BEGIN GIVEN MATERIAL

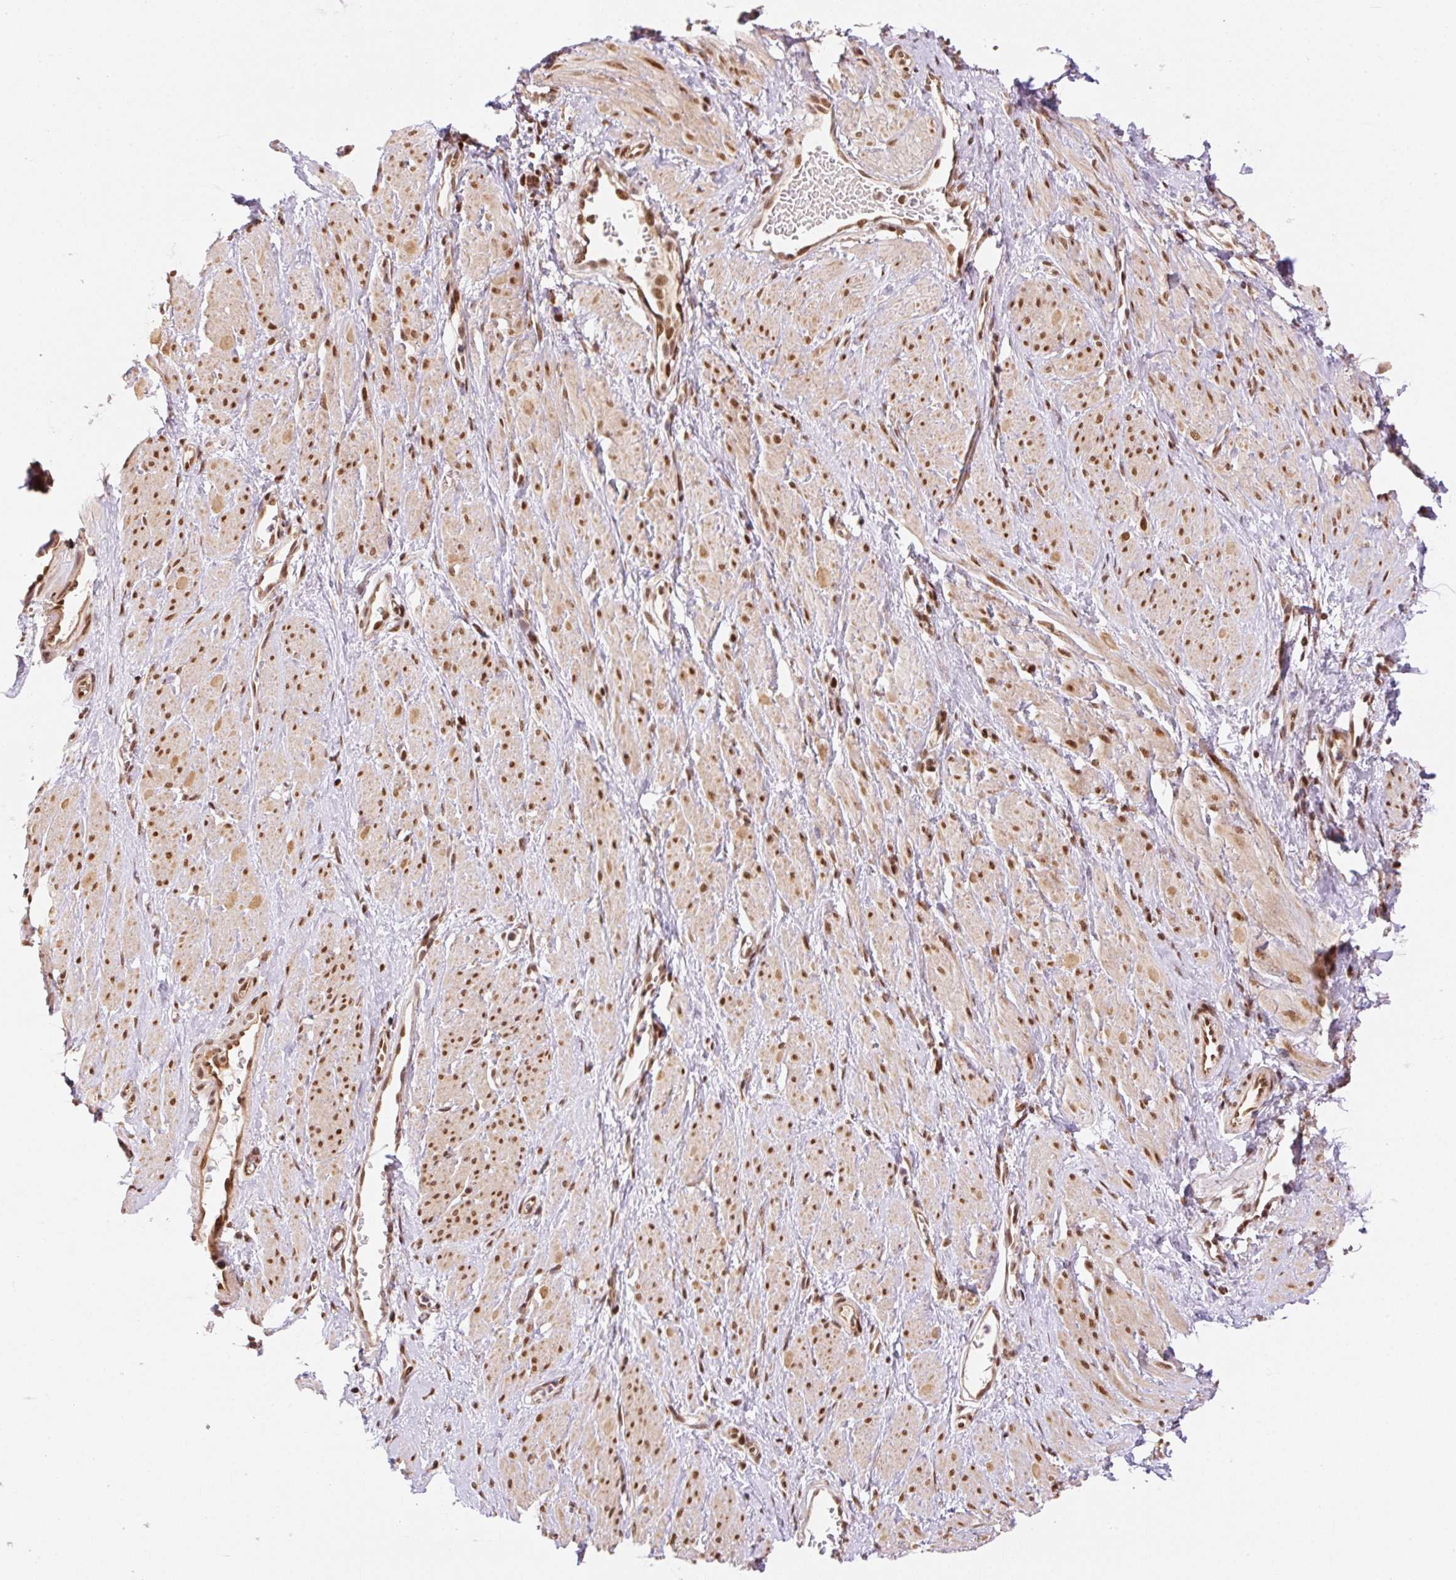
{"staining": {"intensity": "moderate", "quantity": ">75%", "location": "nuclear"}, "tissue": "smooth muscle", "cell_type": "Smooth muscle cells", "image_type": "normal", "snomed": [{"axis": "morphology", "description": "Normal tissue, NOS"}, {"axis": "topography", "description": "Smooth muscle"}, {"axis": "topography", "description": "Uterus"}], "caption": "Immunohistochemical staining of benign human smooth muscle exhibits >75% levels of moderate nuclear protein expression in approximately >75% of smooth muscle cells. The staining was performed using DAB, with brown indicating positive protein expression. Nuclei are stained blue with hematoxylin.", "gene": "INTS8", "patient": {"sex": "female", "age": 39}}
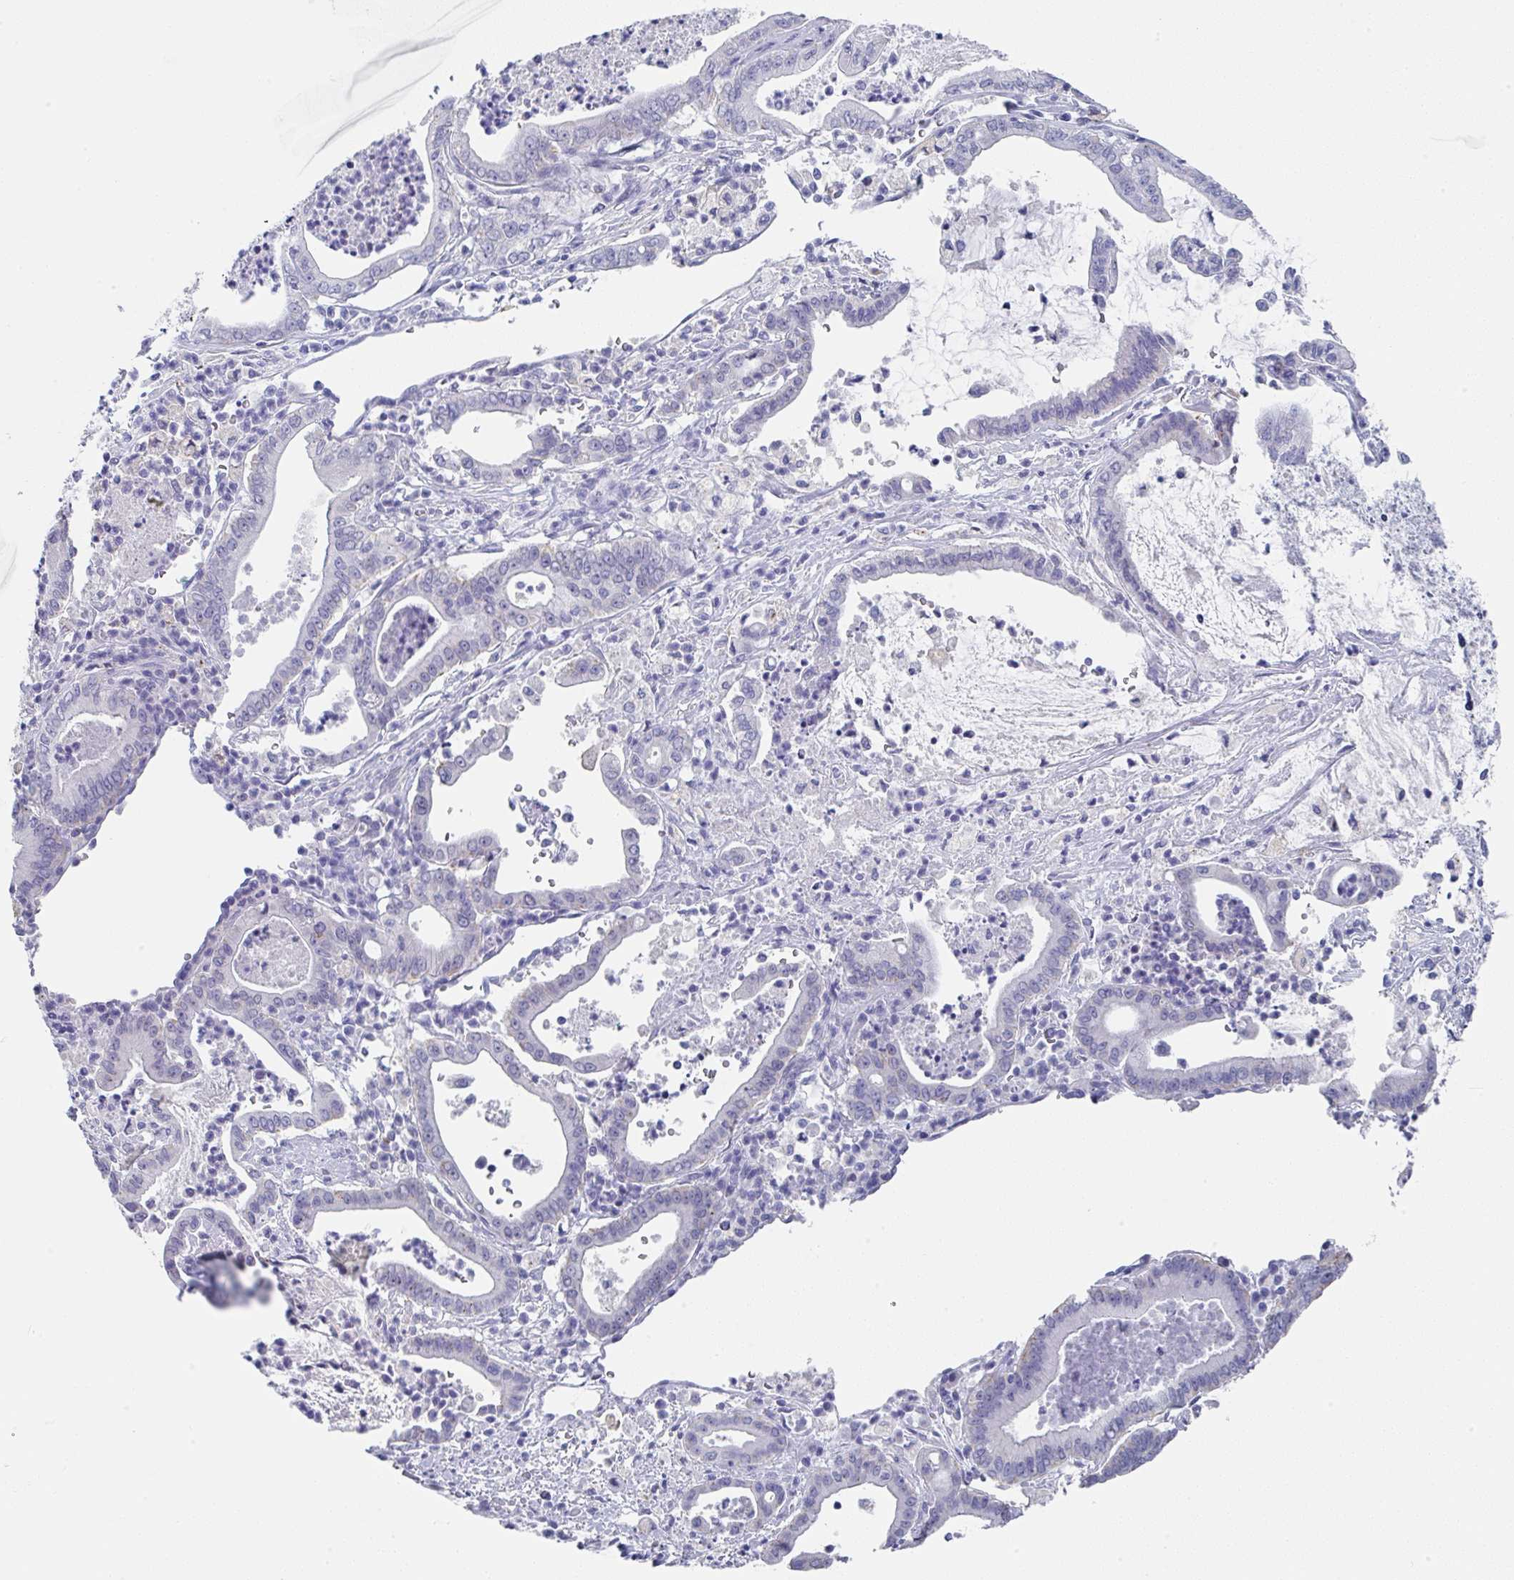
{"staining": {"intensity": "negative", "quantity": "none", "location": "none"}, "tissue": "pancreatic cancer", "cell_type": "Tumor cells", "image_type": "cancer", "snomed": [{"axis": "morphology", "description": "Adenocarcinoma, NOS"}, {"axis": "topography", "description": "Pancreas"}], "caption": "Pancreatic adenocarcinoma was stained to show a protein in brown. There is no significant staining in tumor cells.", "gene": "TNFRSF8", "patient": {"sex": "male", "age": 71}}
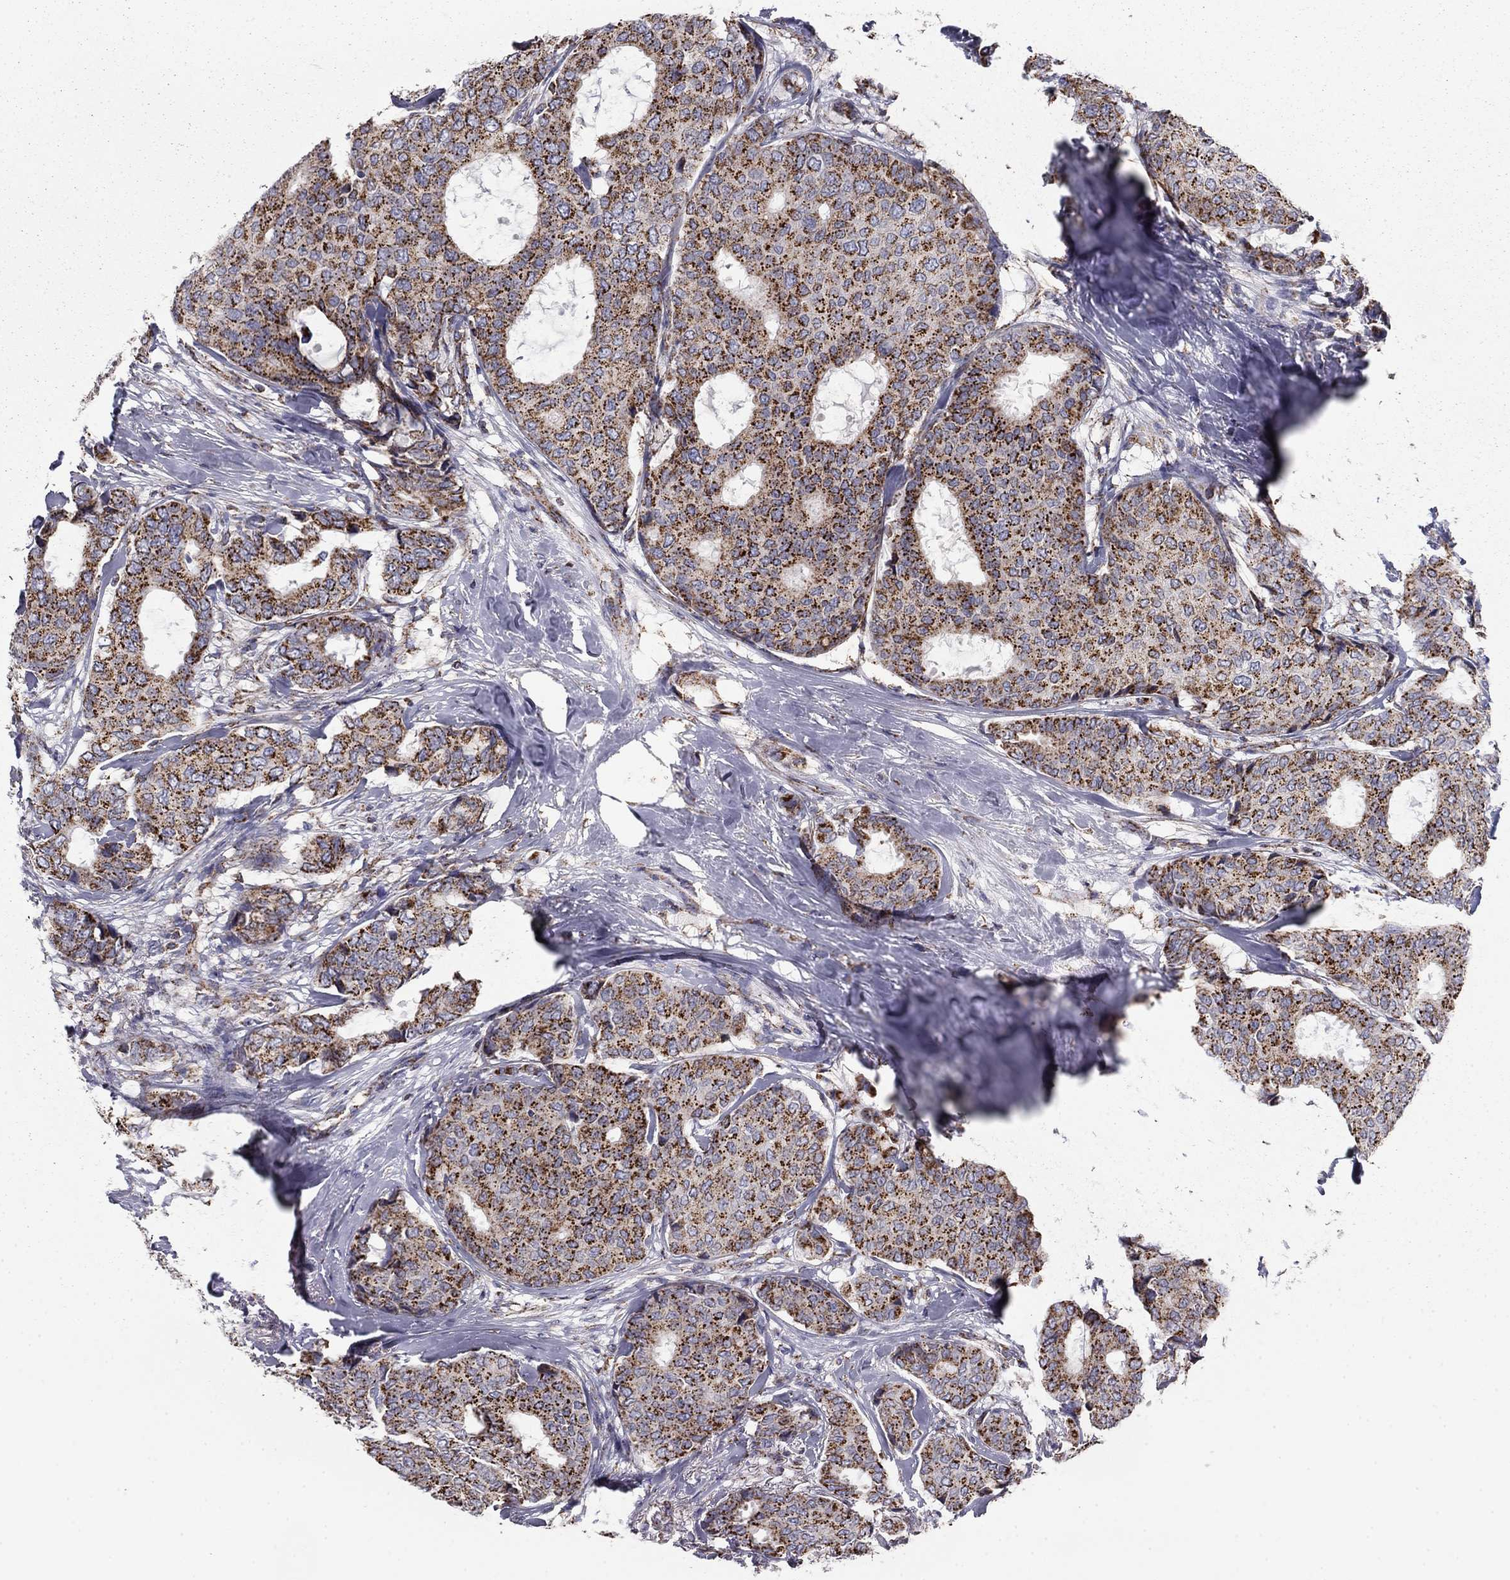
{"staining": {"intensity": "strong", "quantity": ">75%", "location": "cytoplasmic/membranous"}, "tissue": "breast cancer", "cell_type": "Tumor cells", "image_type": "cancer", "snomed": [{"axis": "morphology", "description": "Duct carcinoma"}, {"axis": "topography", "description": "Breast"}], "caption": "Immunohistochemical staining of human breast cancer (intraductal carcinoma) displays strong cytoplasmic/membranous protein staining in approximately >75% of tumor cells.", "gene": "NDUFV1", "patient": {"sex": "female", "age": 75}}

END GIVEN MATERIAL

Please write every line above out exactly as given, except for any pictures.

◆ **TASK OUTPUT**
{"staining": {"intensity": "moderate", "quantity": ">75%", "location": "nuclear"}, "tissue": "smooth muscle", "cell_type": "Smooth muscle cells", "image_type": "normal", "snomed": [{"axis": "morphology", "description": "Normal tissue, NOS"}, {"axis": "topography", "description": "Smooth muscle"}, {"axis": "topography", "description": "Uterus"}], "caption": "Immunohistochemical staining of benign human smooth muscle exhibits >75% levels of moderate nuclear protein expression in approximately >75% of smooth muscle cells. The staining was performed using DAB, with brown indicating positive protein expression. Nuclei are stained blue with hematoxylin.", "gene": "INTS8", "patient": {"sex": "female", "age": 39}}
{"staining": {"intensity": "negative", "quantity": "none", "location": "none"}, "tissue": "pancreatic cancer", "cell_type": "Tumor cells", "image_type": "cancer", "snomed": [{"axis": "morphology", "description": "Adenocarcinoma, NOS"}, {"axis": "topography", "description": "Pancreas"}], "caption": "Pancreatic adenocarcinoma was stained to show a protein in brown. There is no significant staining in tumor cells.", "gene": "TNFRSF8", "patient": {"sex": "male", "age": 71}}
{"staining": {"intensity": "strong", "quantity": ">75%", "location": "cytoplasmic/membranous"}, "tissue": "breast cancer", "cell_type": "Tumor cells", "image_type": "cancer", "snomed": [{"axis": "morphology", "description": "Duct carcinoma"}, {"axis": "topography", "description": "Breast"}], "caption": "Immunohistochemical staining of human breast cancer (intraductal carcinoma) displays strong cytoplasmic/membranous protein staining in approximately >75% of tumor cells.", "gene": "NDUFV1", "patient": {"sex": "female", "age": 75}}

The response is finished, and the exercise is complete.